> [Source document]:
------------------------------
Lies I Tell The Kid

I fully advocate telling lies to your kids if it’s for their own good and the sanity of your family.

As a mom? I lie.

I lie a lot.

The thing is, I’m not great at it, but every time I do it The Kid believes me. I remember when she was little and refused to eat almost anything but macaroni and cheese and cereal. Those are the two staples that kept her alive. We used to have horrible fights at meal time, but then we became smarter parents and changed strategies.  Eating should never be a stressful event.

We decided to tell her that she had to have whatever we were eating on her plate, but that she didn’t have to actually eat it.

I made sure that there was always something she would eat, applesauce, peaches, whatever, but the deal was that she didn’t HAVE to eat the other things on her plate, veggies, main dish, rice, etc.

That went well, and after a few weeks of doing this she would “sneak” bites of formerly battle inducing food when she thought we weren’t looking. Eventually she got to a place where she would try the things on her plate and she ended up liking them for the most part.

We still had the occasional prayer where she’d say “Please bless the food even though I know it’s gonna taste gross, and I’m not going to like it.” But hey, she was trying. And it was a whole lot better than the fighting and stress that dinnertime used to be.

Often she didn’t like the main dish. It was usually meat back then.
------------------------------
Extracted page text data:

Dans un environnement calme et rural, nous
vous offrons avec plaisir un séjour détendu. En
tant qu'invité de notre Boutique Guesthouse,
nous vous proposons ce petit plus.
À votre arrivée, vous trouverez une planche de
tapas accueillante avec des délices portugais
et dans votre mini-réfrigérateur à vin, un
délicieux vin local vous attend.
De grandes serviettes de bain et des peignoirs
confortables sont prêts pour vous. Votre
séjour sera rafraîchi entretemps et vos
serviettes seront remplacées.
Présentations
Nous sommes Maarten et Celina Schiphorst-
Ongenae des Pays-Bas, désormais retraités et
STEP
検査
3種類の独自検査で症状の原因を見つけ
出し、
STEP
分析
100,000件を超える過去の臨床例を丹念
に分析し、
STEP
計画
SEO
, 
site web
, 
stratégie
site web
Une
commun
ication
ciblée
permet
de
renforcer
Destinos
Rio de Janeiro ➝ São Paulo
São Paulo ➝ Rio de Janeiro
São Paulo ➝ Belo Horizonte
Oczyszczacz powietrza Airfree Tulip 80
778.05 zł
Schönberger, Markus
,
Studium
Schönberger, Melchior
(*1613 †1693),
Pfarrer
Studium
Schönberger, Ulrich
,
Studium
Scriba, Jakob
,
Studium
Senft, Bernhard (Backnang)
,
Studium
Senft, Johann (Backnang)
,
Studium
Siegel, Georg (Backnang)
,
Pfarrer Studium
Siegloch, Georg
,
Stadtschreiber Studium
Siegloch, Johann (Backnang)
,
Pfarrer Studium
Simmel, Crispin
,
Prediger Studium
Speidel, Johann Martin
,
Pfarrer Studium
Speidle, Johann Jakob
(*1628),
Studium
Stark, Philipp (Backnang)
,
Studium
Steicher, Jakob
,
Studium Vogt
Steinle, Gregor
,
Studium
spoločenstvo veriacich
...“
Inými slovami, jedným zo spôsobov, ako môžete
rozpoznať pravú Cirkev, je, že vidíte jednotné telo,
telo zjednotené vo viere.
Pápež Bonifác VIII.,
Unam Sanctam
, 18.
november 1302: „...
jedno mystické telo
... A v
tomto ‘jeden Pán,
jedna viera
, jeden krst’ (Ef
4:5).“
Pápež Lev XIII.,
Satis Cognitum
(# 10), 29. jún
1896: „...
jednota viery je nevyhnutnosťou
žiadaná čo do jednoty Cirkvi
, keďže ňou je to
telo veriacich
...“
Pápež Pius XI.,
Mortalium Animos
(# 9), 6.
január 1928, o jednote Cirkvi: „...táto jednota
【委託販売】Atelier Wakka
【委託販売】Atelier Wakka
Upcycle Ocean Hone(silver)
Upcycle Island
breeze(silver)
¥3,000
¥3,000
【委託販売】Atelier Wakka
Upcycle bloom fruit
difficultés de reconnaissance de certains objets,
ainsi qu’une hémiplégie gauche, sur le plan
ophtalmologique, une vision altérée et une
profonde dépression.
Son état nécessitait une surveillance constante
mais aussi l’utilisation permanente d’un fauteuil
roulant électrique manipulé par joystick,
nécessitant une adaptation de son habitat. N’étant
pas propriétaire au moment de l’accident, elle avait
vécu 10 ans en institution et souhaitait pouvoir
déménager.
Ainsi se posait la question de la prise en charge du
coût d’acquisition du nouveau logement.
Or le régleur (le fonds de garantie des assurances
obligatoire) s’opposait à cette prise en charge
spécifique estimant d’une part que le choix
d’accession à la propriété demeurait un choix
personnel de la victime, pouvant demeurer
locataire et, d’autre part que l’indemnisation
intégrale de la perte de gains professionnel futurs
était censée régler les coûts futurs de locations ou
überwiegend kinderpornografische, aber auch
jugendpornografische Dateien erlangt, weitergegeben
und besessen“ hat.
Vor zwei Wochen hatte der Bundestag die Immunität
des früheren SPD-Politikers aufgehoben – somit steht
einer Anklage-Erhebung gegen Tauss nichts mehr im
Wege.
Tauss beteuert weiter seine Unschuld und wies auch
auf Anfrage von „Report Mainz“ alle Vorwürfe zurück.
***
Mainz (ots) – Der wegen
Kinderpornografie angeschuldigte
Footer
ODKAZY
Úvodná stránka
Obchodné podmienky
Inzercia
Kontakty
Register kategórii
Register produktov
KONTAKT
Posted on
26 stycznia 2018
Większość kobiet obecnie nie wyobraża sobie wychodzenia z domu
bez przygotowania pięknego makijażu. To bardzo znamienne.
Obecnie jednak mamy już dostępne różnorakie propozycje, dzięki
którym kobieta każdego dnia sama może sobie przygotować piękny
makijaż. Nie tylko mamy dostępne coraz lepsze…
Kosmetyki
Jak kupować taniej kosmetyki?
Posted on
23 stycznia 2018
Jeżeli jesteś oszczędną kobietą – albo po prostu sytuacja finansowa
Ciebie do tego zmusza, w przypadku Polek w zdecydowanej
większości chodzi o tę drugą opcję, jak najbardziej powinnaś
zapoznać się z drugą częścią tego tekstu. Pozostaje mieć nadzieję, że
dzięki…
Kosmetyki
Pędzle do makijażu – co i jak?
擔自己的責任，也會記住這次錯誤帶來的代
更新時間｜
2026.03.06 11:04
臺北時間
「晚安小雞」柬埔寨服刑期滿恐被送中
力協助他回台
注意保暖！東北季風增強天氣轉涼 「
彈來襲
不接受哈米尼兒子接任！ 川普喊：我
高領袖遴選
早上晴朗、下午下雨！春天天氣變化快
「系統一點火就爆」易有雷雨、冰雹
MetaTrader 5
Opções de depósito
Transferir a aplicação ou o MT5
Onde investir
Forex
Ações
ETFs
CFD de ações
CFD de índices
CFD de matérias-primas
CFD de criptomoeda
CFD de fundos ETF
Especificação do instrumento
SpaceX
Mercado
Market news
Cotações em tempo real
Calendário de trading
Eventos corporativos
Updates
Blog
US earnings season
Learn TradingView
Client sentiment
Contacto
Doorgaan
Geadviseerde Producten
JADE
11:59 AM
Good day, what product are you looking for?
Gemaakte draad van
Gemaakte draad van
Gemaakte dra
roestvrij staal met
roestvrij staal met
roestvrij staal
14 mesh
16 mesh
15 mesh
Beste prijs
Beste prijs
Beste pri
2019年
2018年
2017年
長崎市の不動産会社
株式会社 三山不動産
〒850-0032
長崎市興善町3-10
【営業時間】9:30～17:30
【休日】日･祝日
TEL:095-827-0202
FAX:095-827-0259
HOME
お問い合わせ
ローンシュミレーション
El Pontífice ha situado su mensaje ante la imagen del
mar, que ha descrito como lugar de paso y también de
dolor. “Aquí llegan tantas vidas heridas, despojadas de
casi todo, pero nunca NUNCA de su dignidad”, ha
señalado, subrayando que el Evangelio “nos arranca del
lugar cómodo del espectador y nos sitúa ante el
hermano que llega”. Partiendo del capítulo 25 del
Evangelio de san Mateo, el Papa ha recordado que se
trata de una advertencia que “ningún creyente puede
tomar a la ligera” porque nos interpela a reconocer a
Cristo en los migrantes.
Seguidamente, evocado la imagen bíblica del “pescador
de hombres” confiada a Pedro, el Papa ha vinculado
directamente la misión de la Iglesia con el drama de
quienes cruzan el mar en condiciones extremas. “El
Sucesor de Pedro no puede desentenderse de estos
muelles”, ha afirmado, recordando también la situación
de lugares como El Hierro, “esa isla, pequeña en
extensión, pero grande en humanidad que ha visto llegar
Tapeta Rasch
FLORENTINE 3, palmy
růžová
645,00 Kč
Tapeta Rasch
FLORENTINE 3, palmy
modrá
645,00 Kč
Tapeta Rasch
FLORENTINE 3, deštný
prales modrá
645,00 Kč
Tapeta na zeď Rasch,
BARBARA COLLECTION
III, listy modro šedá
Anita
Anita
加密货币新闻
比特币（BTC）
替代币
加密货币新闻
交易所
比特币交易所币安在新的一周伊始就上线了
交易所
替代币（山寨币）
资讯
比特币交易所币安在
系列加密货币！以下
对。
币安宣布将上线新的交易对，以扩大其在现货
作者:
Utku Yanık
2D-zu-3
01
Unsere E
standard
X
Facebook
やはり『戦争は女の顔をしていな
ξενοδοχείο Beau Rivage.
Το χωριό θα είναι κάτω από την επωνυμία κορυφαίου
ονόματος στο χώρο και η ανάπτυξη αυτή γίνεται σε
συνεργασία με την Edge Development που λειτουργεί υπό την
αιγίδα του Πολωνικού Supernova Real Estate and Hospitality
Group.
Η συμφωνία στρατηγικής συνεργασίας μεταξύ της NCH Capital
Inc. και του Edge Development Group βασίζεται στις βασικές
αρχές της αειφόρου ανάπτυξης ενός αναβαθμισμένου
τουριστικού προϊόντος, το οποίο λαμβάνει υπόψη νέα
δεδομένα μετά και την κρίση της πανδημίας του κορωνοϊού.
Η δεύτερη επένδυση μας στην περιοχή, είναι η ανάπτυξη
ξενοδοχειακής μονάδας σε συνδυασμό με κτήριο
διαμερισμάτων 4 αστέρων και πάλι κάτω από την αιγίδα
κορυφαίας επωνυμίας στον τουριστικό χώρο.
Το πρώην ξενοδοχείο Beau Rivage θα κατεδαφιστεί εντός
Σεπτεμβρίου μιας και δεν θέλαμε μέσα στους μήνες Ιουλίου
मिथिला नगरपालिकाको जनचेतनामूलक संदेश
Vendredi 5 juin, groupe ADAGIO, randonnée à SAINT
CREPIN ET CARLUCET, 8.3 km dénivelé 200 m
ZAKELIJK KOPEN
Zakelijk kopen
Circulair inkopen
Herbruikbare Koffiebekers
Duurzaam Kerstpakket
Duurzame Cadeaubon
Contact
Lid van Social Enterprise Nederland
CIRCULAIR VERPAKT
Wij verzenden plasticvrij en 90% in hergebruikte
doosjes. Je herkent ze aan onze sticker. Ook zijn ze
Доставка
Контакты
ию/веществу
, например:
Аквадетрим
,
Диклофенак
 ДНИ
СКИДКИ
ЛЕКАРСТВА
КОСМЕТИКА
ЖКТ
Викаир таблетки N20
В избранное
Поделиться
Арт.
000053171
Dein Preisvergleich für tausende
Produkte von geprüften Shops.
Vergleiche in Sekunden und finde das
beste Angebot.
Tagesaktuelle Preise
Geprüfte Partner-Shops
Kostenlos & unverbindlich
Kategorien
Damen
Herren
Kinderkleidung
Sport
------------------------------
Answer these from the post about lies told to a child:
(a) When the child was little, which two foods kept her alive?
(b) What did the parents tell her she had to have on her plate, and did she have to eat it?
(c) What was the main dish usually back then?

> [Solution below]:
(a) Macaroni and cheese, and cereal.
(b) She had to have whatever the parents were eating on her plate, but she didn't have to actually eat it.
(c) Meat.